Le vol de Marak, Satpol PP DKI reconnaît le personnel limité: les agresseurs ont agi rapidement et s'en sont enfuis 

JAKARTA - La recrudescence des cas de cambriolages dans plusieurs régions de Jakarta a commencé à susciter des inquiétudes concernant la securité de la capitale. En réponse, le chef de la police de Jakarta, Satriadi Gunawan, a reconnu que la limitation des personnels restait un obstacle à la surveillance sur le terrain.

Satriadi a déclaré que les patrouilles régulìres sont en fait toujours effectúes chaque jour, en particulier dans les régions considerées comme réceptives aux perturbations de la securité et de l’ordre public. Cependant, la vaste superficie de Jakarta rend la surveillance de Satpol PP impossible de couvrir toutes les points au maximum.

« Dans chaque tour de garde, les membres patrouillent toujours dans les zones considérées comme sujettes aux troubles de la securite et de l’ordre. Donc, la patrouille est routine chaque jour comme mesure de prévention », a déclaré Satriadi aux journalistes, jeudi 21 mai.

Il a toutefois reconnu que les cas de cambriolages se déroulaient généralement très vite, ce qui rendait difficile leur prévention sur le terrain. Les auteurs sont censés s'être immédiatement enfuis après avoir agi.

« Mais la zone de Jakarta est assez vaste. Pendant ce temps, les cas de cambriolages se déroulent en général très vite. Les agresseurs agissent immédiatement et s’enfuient, ce qui rend la détection assez difficile si la caméra ou la CCTV n’est pas prise. Si il y a des enregistrements de CCTV, ils peuvent généralement être plus faciles à localiser », a-t-il déclaré.

Satriadi a cité l’exemple d’un cas de vol de portable d’un ressortissant étranger (RE) qui s’est produit dans la zone de Bundaran Hotel Indonesia (HI).
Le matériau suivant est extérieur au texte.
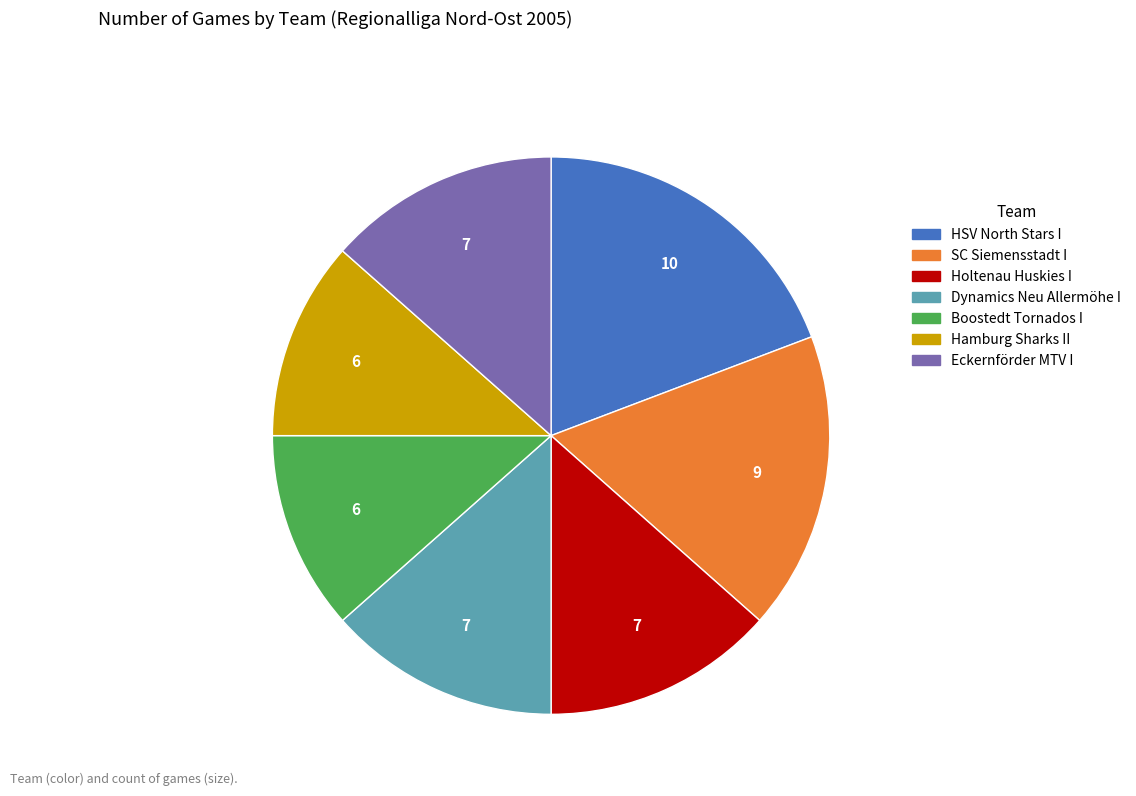

Which has a higher value, Boostedt Tornados I or HSV North Stars I?

HSV North Stars I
Selon lui, la victime tenait alors son portable avant que l’auteur du vol ne s’enfuie de l’endroit.

« C’est pourquoi nous appelons également la population à être plus vigilantes pour garder ses biens personnels. Comme dans le cas de la zone HI, par exemple, la victime tenait un téléphone portable et a soudainement été frappée et le prédateur s’est enfúe instantanement », a déclaré Satriadi.

Lors d'une réunion avec la Commission A du Conseil de la ville de Jakarta, la question de la pénurie de personnel de Satpol PP a également été soulevée. Cette condition a été jugée influente sur le modèle de sécurité sur le terrain, y compris le système de travail de décalage long.

Satriadi n’a pas nié que le nombre de membres de Satpol PP était toujours limité. Par conséquent, la sécurité sur le terrain est renforcée par la coordination avec les trois piliers jusqu’aux citoyens.

Satriadi a déclaré que la participation des citoyens continuéée d’être encouragée par la réactivation du système de securité environnementale ou siskamling dans plusieurs régions.

« Bien que le nombre de personnel soit limité, nous continuons à faire de notre mieux en impliquant les éléments de l’armée, de la police, de Satlinmas et de la communauté afin que la sécurité de l’environnement soit toujours préservée ensemble », a déclaré Satriadi.

En ce qui concerne les critiques concernant la sécurité de Jakarta, qui ont récemment été beaucoup discutées, Satriadi a insistéé sur le fait que les crimes tels que les vols de portefeuille relevaient de la police. Cela dit, le gouvernement de la province de Jakarta continue de prế attention aux conditions de śécurité dans la communauté.

« Il reste préoccupant pour le gouverneur que Satpol PP doive également aider à créer des conditions de sécurité et de conjoncture pour la population. C’est pourquoi nous continuons à renforcer les rangs dans la région et à renforcer l’implication de la population », a déclaré Satriadi.

En ce qui concerne la possibilité d’ajouter des personnel̀s, Satriadi a déclaré que la proposition avait été transmise au Conseil de la Republique de Jakarta. Mais sa realisation depenait encore des capacités financierées de la région et des décisions du gouvernement.

« La proposition d’ajout de personnel a en fait été transmise, y compris lors d’une réunion de la Commission A du Conseil municipal de DKI. Mais tout dépend de la situation financière locale et de l’approbation ultérieure du gouvernement », a-t-il ajouté.